这是为什么?怎样可以使他从1号或者2号线程开始执行时也能全部执行完3个线程?
#include <pthread.h>
#include <stdio.h>
#include <stdlib.h>
#define THREAD_NUMBER 3
#define REPEAT_NUMBER 3
#define DELAY_TIME_LEVELS 10.0
pthread_mutex_t mutex;
void *thrd_func(void *arg)
{
int thrd_num = (int)arg;
int delay_time = 0,count =0;
int res;
res = pthread_mutex_lock(&mutex);
if(res)
{
printf("Thread %d lock failed\n",thrd_num);
pthread_exit(NULL);
}
printf("Thread %d is starting\n",thrd_num);
for(count = 0;count <REPEAT_NUMBER;count++)
{
delay_time = (int)(rand() * DELAY_TIME_LEVELS/(RAND_MAX))+1;
sleep(delay_time);
printf("\tThread %d: job %d delay = %d\n",thrd_num,count,delay_time);
}
printf("Thread %d finished\n",thrd_num);
pthread_exit(NULL);
}
int main()

展示的数据 >>

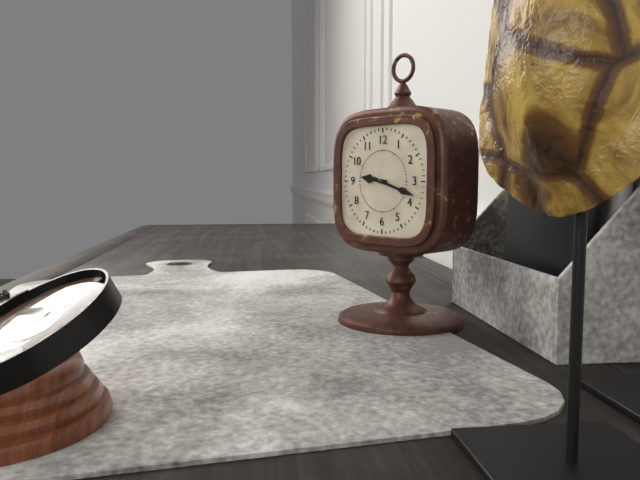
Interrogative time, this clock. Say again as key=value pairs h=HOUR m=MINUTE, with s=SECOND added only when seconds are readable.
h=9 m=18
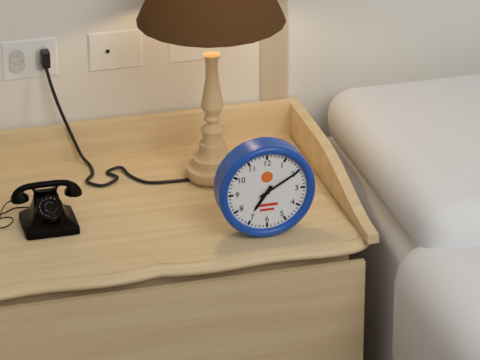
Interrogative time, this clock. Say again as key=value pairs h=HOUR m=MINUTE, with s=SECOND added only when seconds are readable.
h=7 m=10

...

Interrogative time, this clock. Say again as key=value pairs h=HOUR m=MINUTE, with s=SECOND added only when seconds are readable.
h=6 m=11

==

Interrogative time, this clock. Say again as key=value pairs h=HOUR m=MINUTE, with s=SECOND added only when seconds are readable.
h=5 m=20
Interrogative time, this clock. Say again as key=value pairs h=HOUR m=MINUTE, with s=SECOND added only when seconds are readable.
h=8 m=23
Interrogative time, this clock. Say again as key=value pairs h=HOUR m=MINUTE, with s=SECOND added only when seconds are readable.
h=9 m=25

要做的事 >>
a) 把多线程帖子里从"这是为什么?怎样可以使他从1号或者2号线程开始执行时也能全部执行完3个线程?"一直到"void *thrd_func(void *arg)"的这一段,原原本本抄一遍。
b) 在多线程帖子里,DELAY_TIME_LEVELS 被定义成多少?
c) 多线程帖子在最后一行停住了,请从那里接着往下写。
这些记录是从别的地方拿来的。

回答 >>
a)
这是为什么?怎样可以使他从1号或者2号线程开始执行时也能全部执行完3个线程?
#include <pthread.h>
#include <stdio.h>
#include <stdlib.h>
#define THREAD_NUMBER 3
#define REPEAT_NUMBER 3
#define DELAY_TIME_LEVELS 10.0
pthread_mutex_t mutex;
void *thrd_func(void *arg)

b) 10.0

c)
{
pthread_t thread[THREAD_NUMBER];
int no = 0, res;
void * thrd_ret;
srand(time(NULL));
pthread_mutex_init(&mutex,NULL);
for(no = 0;no<THREAD_NUMBER;no++)
{
res = pthread_create(&thread[no],NULL,thrd_func,(void *)no);
if(res != 0)
{
printf("Create thread %d failed\n",no);
exit(res);
}
}
printf("Creat threads success\n Waiting for threads to finish...\n");
for(no=0;no<THREAD_NUMBER;no++)
{
res = pthread_join(thread[no],&thrd_ret);
if(!res)
{
printf("Thread %d joined\n",no);
}
else
{
printf("Thread %d join failed\n",no);
}
pthread_mutex_unlock(&mutex);
}
pthread_mutex_destroy(&mutex);
return 0;
}
这个程序如果从0号线程开始执行的话就会将3个线程全都执行完,如果从1号或2号线程开始执行就会只执行一个线程之后就一直卡在那不动。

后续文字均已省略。